▸ Selected extract:
• • • • • • •

Lucas Kruitwagen and Ashank Sinha

As part of an ongoing Climate TRACE series, we are interviewing individual coalition members about their work. We recently caught up with Lucas Kruitwagen, Chief Technology Officer, and Ashank Sinha, Head of Heavy Industry, at TransitionZero, which provides data on electricity, steel, cement and other industrial sectors to help create a global economy-wide emissions inventory.

Which emissions sector(s) are you focused on, and why?

While our work originated in power sector data emissions, our contribution to Climate TRACE today focuses on modeling emissions for the manufacturing (heavy industry) sector across five core sub-sectors: steel, cement, aluminum, pulp and paper, and chemicals. We’ve been focusing on manufacturing for the coalition because it’s the heaviest-emitting sector on the planet after power

Take steel, for example, one of the most-polluting industries in the world. To produce one tonne of steel, a blast furnace-blast oxygen furnace (BF-BOF) facility emits on average roughly two tonnes of carbon dioxide. This level of impact is exactly why it’s so important to achieve decarbonization in the industrial sector. But in order to succeed, we need to address the lack of transparent data in heavy industry.

• • • • • • •

▸ Prompt 1: In the TransitionZero interview, change "carbon dioxide" to "CO2" and write out the passage from "While our work" up to and including "in heavy industry.".
▸ Prompt 2:
Answer these from the TransitionZero interview:
(a) What is Ashank Sinha's title at TransitionZero?
(b) Which five core sub-sectors does the manufacturing work cover?
(c) On average, about how much carbon dioxide does a BF-BOF facility emit to produce one tonne of steel?
The data that comes next is separate material from the TransitionZero interview.

▸ Dataset section:
• • • • • • •

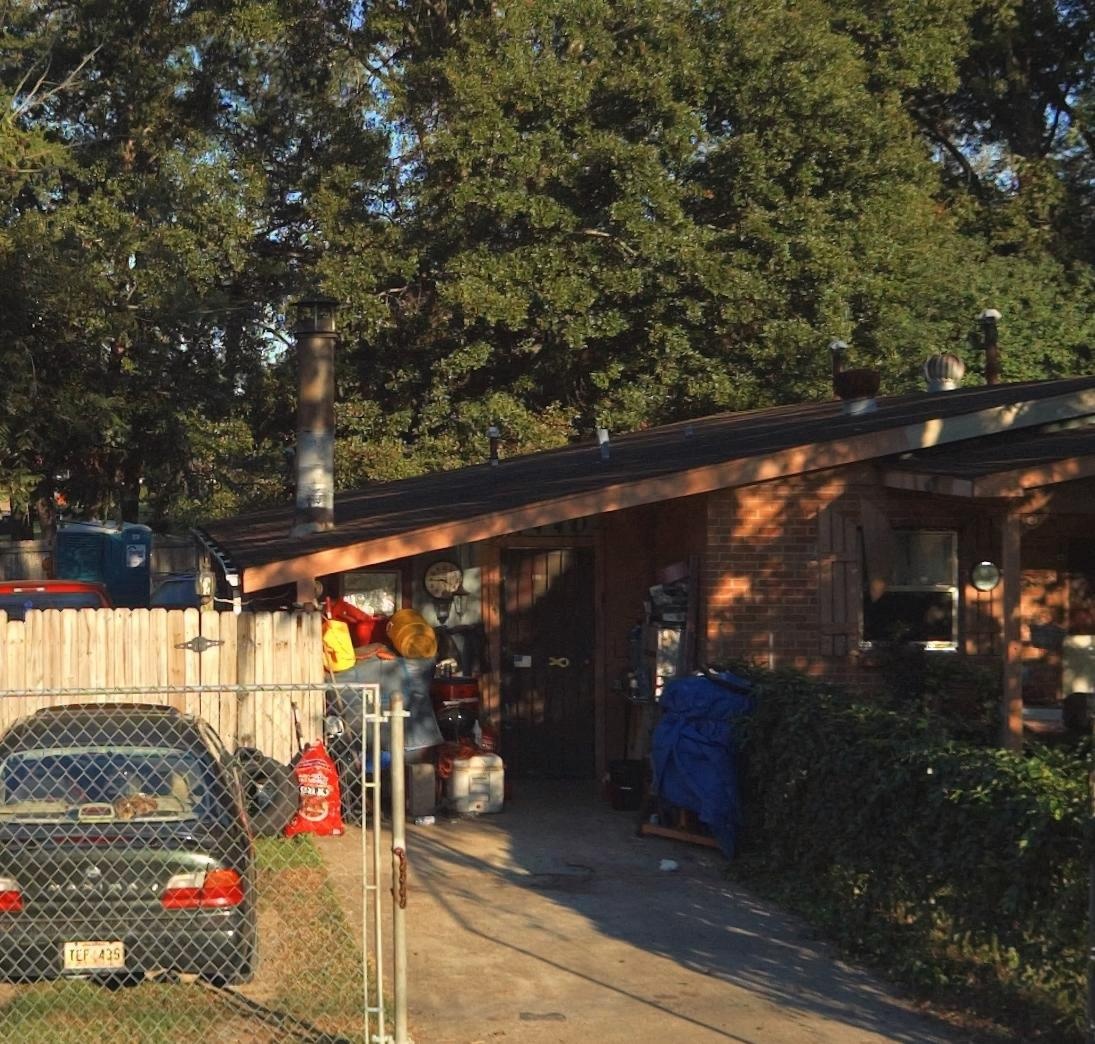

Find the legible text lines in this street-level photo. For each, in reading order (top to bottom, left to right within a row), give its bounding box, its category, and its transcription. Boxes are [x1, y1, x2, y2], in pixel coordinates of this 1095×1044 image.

[47, 881, 138, 892] None: MAXIMA
[66, 949, 122, 961] None: T** 435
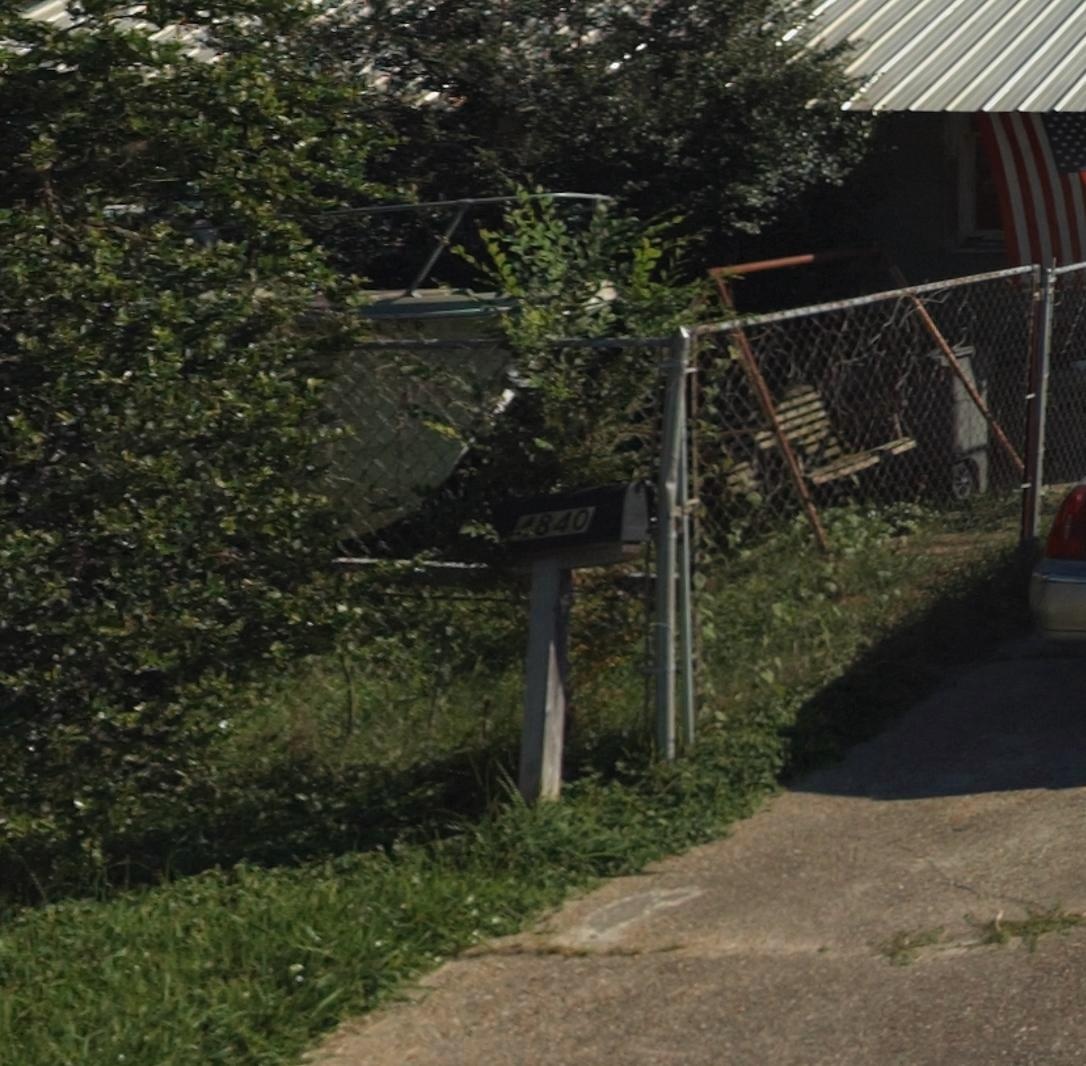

• • • • • • •

▸ Written response 1:
While our work originated in power sector data emissions, our contribution to Climate TRACE today focuses on modeling emissions for the manufacturing (heavy industry) sector across five core sub-sectors: steel, cement, aluminum, pulp and paper, and chemicals. We’ve been focusing on manufacturing for the coalition because it’s the heaviest-emitting sector on the planet after power

Take steel, for example, one of the most-polluting industries in the world. To produce one tonne of steel, a blast furnace-blast oxygen furnace (BF-BOF) facility emits on average roughly two tonnes of CO2. This level of impact is exactly why it’s so important to achieve decarbonization in the industrial sector. But in order to succeed, we need to address the lack of transparent data in heavy industry.

▸ Written response 2:
(a) Head of Heavy Industry
(b) Steel, cement, aluminum, pulp and paper, and chemicals
(c) Roughly two tonnes